Videomaker – Learn video production and editing, camera reviews › Forums › General › Video and Film Discussion › help: how do i get clear resolution on DVD?
- September 24, 2007 at 12:36 AM #39822KWASHIRAIParticipant
Please help. I have resolution issues. When you connect a mini DV direct to your TV set to playback, you get very acceptable resolution. But after editing and I burn my projects to DVD the resolution is not so flattering. Its some what pixelated. What could I be doing wrong? Some people think its acceptable but its not to a videomaker! I edit in Pal with 25 frames per second, default settings. The resolution is also better when I play back into my camera and out through a TV set. I can overcome the problem by recording directly with a DVD recorder during playback on Adobe Premier, but that means I cannot impress with fancy menus for the DVD. Please help!
- September 24, 2007 at 4:35 PM #171799AnonymousInactive
Before any video can be recorded onto a DVD it MUST be converted to MPEG2. The fact that your DVD plays in a DVD player means that the application you used to make the disc did this for you. However, it used a default setting which is more than likely the culprit. You’ll have to dig around inside your DVD application to locate where the setting are and how to change them. Never set the video bitrate to more than 7MBps. Up to 7MBps is ok but any higher and the disc could skip while playing (too much data and the player may not be able to keep up). If there’s a quality adjuster, set it to max. Be sure to use quality blank DVDs (-R is preferred over +R). VBR (variable bitrate) will generally provide a smaller file size (depending on the content of the video). I use VBR exclusively but some may argue that CBR (Constant bitrate) is better for playback. A 2-pass transcoding will obviously take longer but does tend to provide a slightly better picture and smaller file size. Try this and see if it helps.
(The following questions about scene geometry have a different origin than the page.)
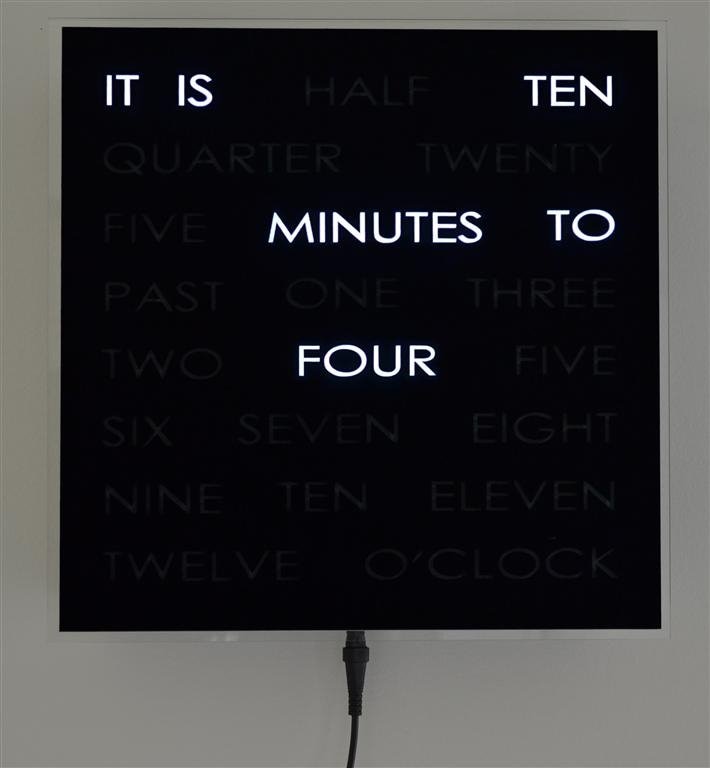
Find the location of a particular element. cord is located at coordinates (349, 657).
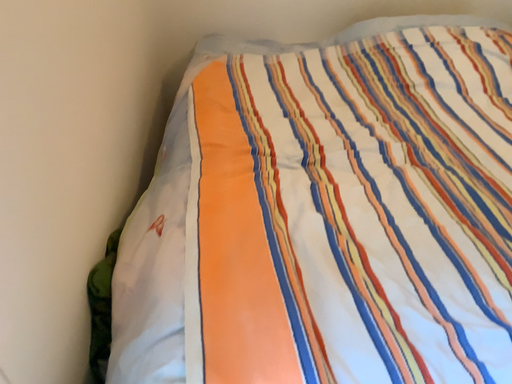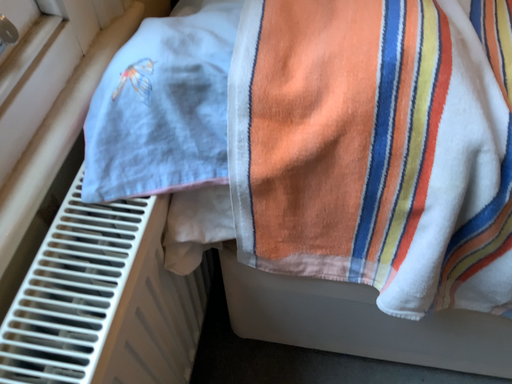
Question: How did the camera likely rotate when shooting the video?

Choices:
 (A) rotated upward
 (B) rotated downward

Answer: (B)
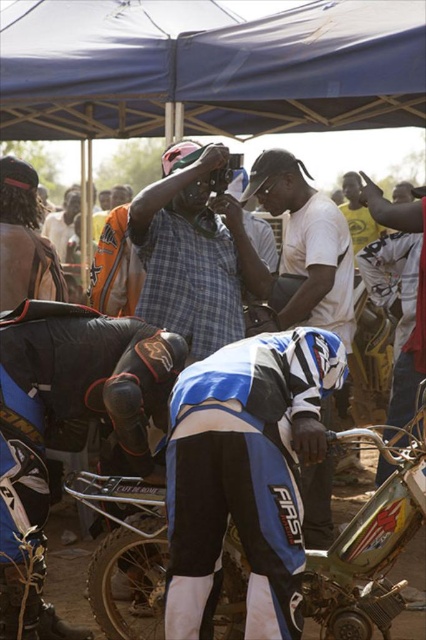
Is point (235, 378) positioned in front of point (310, 227)?

That is True.

The image size is (426, 640). What are the coordinates of `blue/white/striped motorcycle pants at center` in the screenshot? It's located at (245, 474).

Is blue/white/striped motorcycle pants at center behind metallic silver motorcycle at lower center?

No, blue/white/striped motorcycle pants at center is in front of metallic silver motorcycle at lower center.

Between blue/white/striped motorcycle pants at center and metallic silver motorcycle at lower center, which one has less height?

With less height is metallic silver motorcycle at lower center.

Identify the location of blue/white/striped motorcycle pants at center. This screenshot has height=640, width=426. (245, 474).

Identify the location of black matte motorcycle at lower left. The width and height of the screenshot is (426, 640). (66, 428).

Does point (117, 332) lie behind point (414, 516)?

Yes, it is behind point (414, 516).

Describe the element at coordinates (66, 428) in the screenshot. This screenshot has width=426, height=640. I see `black matte motorcycle at lower left` at that location.

Identify the location of black matte motorcycle at lower left. The height and width of the screenshot is (640, 426). (66, 428).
- September 29, 2007 at 12:14 PM #171800KWASHIRAIParticipant
Thanks a lot for your response. I will give your solution a go and hopefully get the best video resolution i can. later.
- September 29, 2007 at 12:39 PM #171801AnonymousInactive
How much info are you trying to put onto a DVD? I’ve discovered that about 2 hours of video is where you’ll really start to notice quality degradation. Usually, if I have around two hours or more of final product, I’ll split it into a 2 (or more) disc set, which allows me to keep the quality higher than if I just tried to shoehorn all that data onto one disc.
I also agree with the above posts, 7Mbps one or two pass is good stuff for quality.
The other alternative is that your editing software is somehow butchering the video quality as it’s being imported, though the default settings should be fine if you’re using premiere.